In late 2018, Schwarzhans was still being cared for (and cared for well, by her estimation) at Massachusetts General Hospital. She had been receiving a three-drug regimen typically used to treat pancreatic cancer. It was holding her cancer at bay, but its side effects — including nausea, vomiting, diarrhea, extreme fatigue, and neuropathy in her hands and feet — were increasing, so she had taken a break from it.
She allowed Grossman, who was providing a second opinion on her care, to take some of her lymph node biopsy tissue, and he grew organoids from the tissue. Earlier this year, he began treating her, in part guided by the results of the organoid drug screening.
He put her on a new two-drug combination guided by her genetics and organoids. Markers of tumor growth went down for a short time, and then climbed, but her disease looked stable. So he put her back on two of the three traditional drugs, skipping one which, based on the organoid results, seemed to have no effect on the tumor cells but which were causing some of her serious side effects.
This again helped for a while, but then tumor markers climbed. He switched to another standard drug guided in part by the organoid testing and during these nine months, she had few side effects from treatment and no evidence of progressive disease on imaging, Grossman said.
Schwarzhans, Grossman, and others on her medical team said her results could just be luck. About 4% of advanced pancreatic cancer patients typically survive as long as she has.
But both suspect it’s the combination of approaches that have made the difference.
In a presentation before the hospital’s grand rounds on Tuesday and in a follow-up phone call, Schwarzhans said she feels that the two approaches have helped each other. The cutting-edge therapy provides her the best possible treatment for her “rogue” cancer cells, and the mind-body therapies boost her immune system and keep her feeling strong.
“I have the best of both worlds,” Schwarzhans said. She bristles at the description of some of her therapies as “alternative.” “That implies giving up one for the other,” she said. “For me, it’s a complementary thing.

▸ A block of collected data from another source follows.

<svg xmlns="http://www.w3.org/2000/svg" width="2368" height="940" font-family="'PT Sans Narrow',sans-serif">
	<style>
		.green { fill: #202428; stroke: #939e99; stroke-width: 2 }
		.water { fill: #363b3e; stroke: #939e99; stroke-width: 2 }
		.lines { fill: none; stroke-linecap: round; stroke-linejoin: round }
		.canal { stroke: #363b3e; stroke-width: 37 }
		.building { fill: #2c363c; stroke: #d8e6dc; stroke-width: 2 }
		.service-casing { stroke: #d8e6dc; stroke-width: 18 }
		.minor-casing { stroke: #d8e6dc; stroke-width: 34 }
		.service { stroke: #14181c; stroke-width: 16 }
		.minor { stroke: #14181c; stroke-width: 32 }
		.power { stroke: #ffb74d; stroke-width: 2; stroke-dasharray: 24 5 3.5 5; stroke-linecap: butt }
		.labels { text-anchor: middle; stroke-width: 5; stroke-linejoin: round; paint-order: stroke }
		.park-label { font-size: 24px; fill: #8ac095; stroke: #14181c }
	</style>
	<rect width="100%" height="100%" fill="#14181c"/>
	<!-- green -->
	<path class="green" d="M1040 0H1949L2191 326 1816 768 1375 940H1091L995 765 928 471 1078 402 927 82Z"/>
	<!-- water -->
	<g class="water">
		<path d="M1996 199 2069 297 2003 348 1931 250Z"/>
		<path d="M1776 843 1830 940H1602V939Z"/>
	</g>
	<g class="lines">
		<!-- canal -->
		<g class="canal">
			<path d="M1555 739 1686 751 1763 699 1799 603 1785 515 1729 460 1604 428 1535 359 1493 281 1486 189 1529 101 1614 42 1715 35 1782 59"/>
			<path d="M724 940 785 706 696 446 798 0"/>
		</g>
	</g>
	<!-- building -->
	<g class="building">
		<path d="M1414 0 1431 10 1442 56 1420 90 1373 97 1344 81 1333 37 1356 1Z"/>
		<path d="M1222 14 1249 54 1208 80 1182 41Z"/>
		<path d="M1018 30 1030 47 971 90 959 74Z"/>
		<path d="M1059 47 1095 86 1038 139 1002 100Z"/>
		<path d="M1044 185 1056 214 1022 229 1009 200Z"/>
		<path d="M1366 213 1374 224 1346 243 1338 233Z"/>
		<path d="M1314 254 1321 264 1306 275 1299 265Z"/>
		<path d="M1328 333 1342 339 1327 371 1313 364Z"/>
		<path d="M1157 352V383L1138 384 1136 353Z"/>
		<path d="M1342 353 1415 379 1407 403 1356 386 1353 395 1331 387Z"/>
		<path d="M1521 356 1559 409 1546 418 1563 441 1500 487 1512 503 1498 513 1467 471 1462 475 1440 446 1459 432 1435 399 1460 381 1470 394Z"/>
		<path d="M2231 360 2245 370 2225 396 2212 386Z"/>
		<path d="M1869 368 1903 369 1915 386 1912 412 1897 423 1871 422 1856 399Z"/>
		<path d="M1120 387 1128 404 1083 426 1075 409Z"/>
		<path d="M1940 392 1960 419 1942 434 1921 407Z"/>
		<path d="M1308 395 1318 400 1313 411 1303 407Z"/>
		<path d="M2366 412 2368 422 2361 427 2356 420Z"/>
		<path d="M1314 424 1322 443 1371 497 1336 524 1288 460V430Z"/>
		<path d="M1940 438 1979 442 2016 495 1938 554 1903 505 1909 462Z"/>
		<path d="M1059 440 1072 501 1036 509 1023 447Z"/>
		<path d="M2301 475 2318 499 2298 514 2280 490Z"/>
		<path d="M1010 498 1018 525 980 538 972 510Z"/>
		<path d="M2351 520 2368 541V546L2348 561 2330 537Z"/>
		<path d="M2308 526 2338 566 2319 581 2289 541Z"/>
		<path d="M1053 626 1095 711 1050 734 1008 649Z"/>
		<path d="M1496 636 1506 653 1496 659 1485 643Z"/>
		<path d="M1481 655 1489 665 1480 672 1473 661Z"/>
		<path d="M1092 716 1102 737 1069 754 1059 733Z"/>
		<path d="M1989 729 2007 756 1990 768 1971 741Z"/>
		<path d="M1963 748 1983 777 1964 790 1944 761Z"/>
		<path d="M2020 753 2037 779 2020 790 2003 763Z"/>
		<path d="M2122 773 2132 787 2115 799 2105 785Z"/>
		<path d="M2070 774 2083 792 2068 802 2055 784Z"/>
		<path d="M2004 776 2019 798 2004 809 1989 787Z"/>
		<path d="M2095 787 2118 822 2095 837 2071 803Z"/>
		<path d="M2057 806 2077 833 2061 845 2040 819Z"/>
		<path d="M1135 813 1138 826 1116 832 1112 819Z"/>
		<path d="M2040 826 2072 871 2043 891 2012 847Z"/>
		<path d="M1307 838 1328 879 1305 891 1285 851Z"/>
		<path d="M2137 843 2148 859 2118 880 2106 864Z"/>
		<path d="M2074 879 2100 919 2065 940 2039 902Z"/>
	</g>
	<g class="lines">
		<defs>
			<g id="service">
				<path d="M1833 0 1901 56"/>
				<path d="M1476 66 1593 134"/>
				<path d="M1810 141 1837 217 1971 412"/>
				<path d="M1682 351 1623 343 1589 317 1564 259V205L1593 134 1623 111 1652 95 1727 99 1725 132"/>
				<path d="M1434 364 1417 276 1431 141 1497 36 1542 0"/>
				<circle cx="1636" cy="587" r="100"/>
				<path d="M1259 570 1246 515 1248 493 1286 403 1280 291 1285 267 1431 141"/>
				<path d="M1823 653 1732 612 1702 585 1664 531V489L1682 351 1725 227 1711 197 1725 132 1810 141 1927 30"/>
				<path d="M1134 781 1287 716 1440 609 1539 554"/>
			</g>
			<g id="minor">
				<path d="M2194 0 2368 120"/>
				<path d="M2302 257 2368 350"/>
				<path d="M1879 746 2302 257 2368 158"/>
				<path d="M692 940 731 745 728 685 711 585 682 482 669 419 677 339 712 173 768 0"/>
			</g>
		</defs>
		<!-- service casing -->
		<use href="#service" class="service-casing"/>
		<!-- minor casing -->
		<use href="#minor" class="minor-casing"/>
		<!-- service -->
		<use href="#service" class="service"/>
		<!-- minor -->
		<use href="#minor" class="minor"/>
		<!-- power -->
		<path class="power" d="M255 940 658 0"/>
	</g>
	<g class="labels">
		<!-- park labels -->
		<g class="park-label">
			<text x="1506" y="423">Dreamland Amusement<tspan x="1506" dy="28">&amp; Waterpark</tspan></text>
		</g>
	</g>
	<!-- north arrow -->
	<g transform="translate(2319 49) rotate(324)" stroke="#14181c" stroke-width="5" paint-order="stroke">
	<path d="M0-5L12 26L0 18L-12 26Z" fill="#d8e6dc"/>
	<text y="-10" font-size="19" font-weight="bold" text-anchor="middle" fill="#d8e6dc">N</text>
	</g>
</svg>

They’re both very good for me.”
When she was first offered these complementary therapies at Mass. General, including acupuncture and yoga, she figured at least they wouldn’t do any harm, and “something that is thousands of years old, it seems logical to me that there must be some value to it,” she said.
Dr. Aditi Nerurkar, the internist who manages Schwarzhans’ care at the Cheng-Tsui Integrated Health Center at Beth Israel Deaconess, said she focuses on the idea of healing rather than cure. She tries to promote resiliency in her patients, to help them achieve what they want, and to find meaning in their difficult journey with cancer.
Overall, Schwarzhans said, the dual approaches help her keep cancer in perspective and keep her quality of life high.
“I could curl up on the couch and sob for the rest of my life — but I’m going to miss out on the rest of my life whatever that is, or I can try to focus on the positive, try to keep things in perspective, live in the moment and make memories.”